Norwegian consumer goods group Orkla is preparing to take on multinational food giants in the Nordic markets through the development of its “multi-local” strategy.
Speaking at the Consumer Analyst Group of Europe (CAGE) conference earlier this week (19 March), Orkla president and CEO Åge Korsvold suggested the group’s “multi-local” approach meant taking the best attributes of a multinational corporation and applying them on a local scale.
While Orkla is the largest regional player in the Nordics, Korsvold emphasised the group still has “many competitors” that “have much more resources”.
“In virtually every category this is the picture: we have a very large market share and, relatively speaking, the multinationals will have a much smaller market share. What makes us different from the multinational companies with which we complete is actually our local size… Local scale in terms of sales force, merchandising, activity in the shop and it gives us unique synergies in media spending,” Korsvold claimed. “A very important part of the change process that we need to undergo over the next few years is to use that [local] size – on the cost side, on the revenue side and on the skills side.”

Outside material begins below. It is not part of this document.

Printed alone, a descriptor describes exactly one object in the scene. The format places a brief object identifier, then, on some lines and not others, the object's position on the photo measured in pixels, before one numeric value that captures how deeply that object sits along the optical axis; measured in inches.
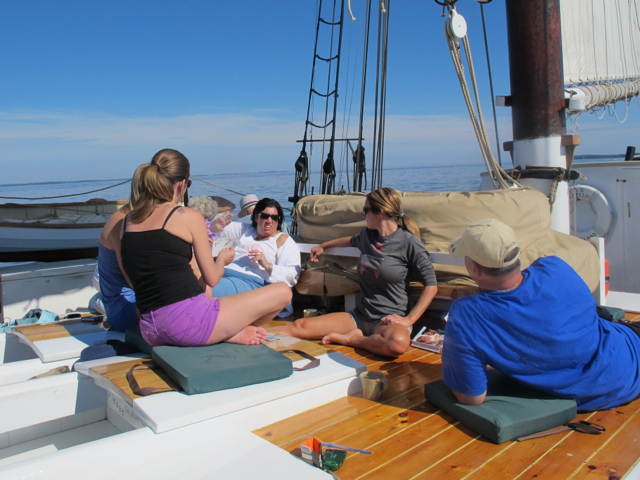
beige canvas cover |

The conglomerate is in the process of selling off its non-core activities, such as interests in aluminium processing, as it looks to transform itself into a consumer-facing FMCG group. Orkla has made progress in selling off a number of non-core activities in 2012 and options for how to reinvest the cash are under consideration, Korsvold revealed.
However, Orkla’s transformation must reach beyond simply focusing its business. The group must also improve the operational performance of its core, Korsvold continued. “Our consumer goods business needs to be improved. We need to improve practices and we need to operate that business differently. There is a change process on its way to improve performance.”

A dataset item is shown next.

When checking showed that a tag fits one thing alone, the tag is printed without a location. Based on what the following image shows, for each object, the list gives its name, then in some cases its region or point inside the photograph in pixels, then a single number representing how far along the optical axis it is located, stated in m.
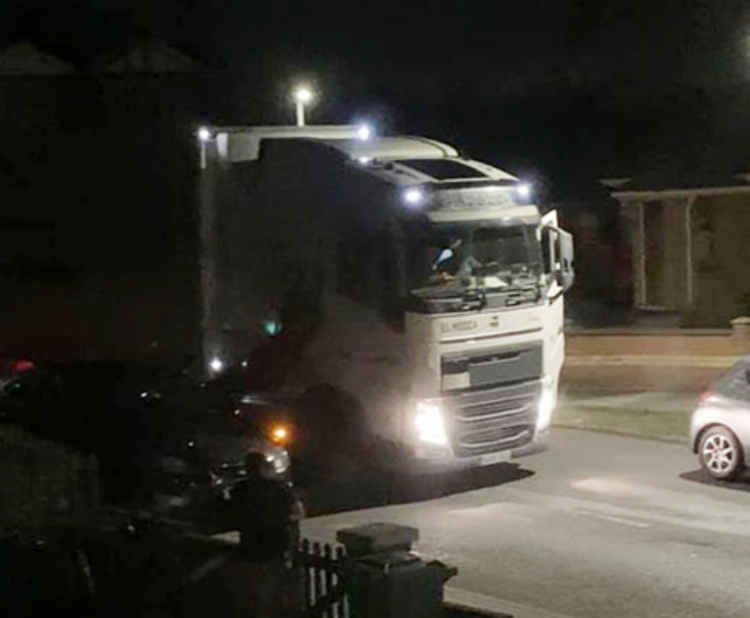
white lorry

The initial thrust of this “change process” will be for Orkla to “extract synergies across companies and across the categories in which we operate”, Korsvold said. Orkla operates a number of different businesses across five key areas: food, confectionery and snacks, home & personal care, food ingredients, and international (focused on Russia, eastern Europe). Consumer food operations generate about 60% of sales.
In order to boost profitability, Orkla plans to take complexity out of its model, which will begin in 2013 by “rebuilding the corporate centre” of the company, Korsvold said.
Orkla aims to become the leading player in Nordic food markets, where it already generates 80% of sales. “Our competitive position is strong in Norway, we have a reasonably strong position in Sweden, we still need to improve our position in Finland and Denmark to achieve our objective of being the strongest competitor, and really a challenger, in the Nordics,” Korsvold suggested.
According to his assessment, Orkla has “very strong brands and local positions”, mostly number one and number two positions in the categories and markets in which it operates. In some categories – such as snacks – Orkla is the number one player in all Nordic markets, in others the group is only present in one or two of the markets. “There are opportunities to grow through feed in acquisitions or organic expansion into geographies where we are not,” Korsvold said.
Speaking to just-food on the sidelines of the event, Orkla SVP of investor relations Rune Helland suggested Orkla has a competitive advantage over the multinational players because, while they have more overall resources at their command, Orkla is investing more in the Nordic markets.
However, Orkla is far from complacent. “At the moment, there is little attention from the multinationals on the Nordic markets. But they will realise one day that these are good markets to operate in. When they do, we must be ready for that,” Helland said.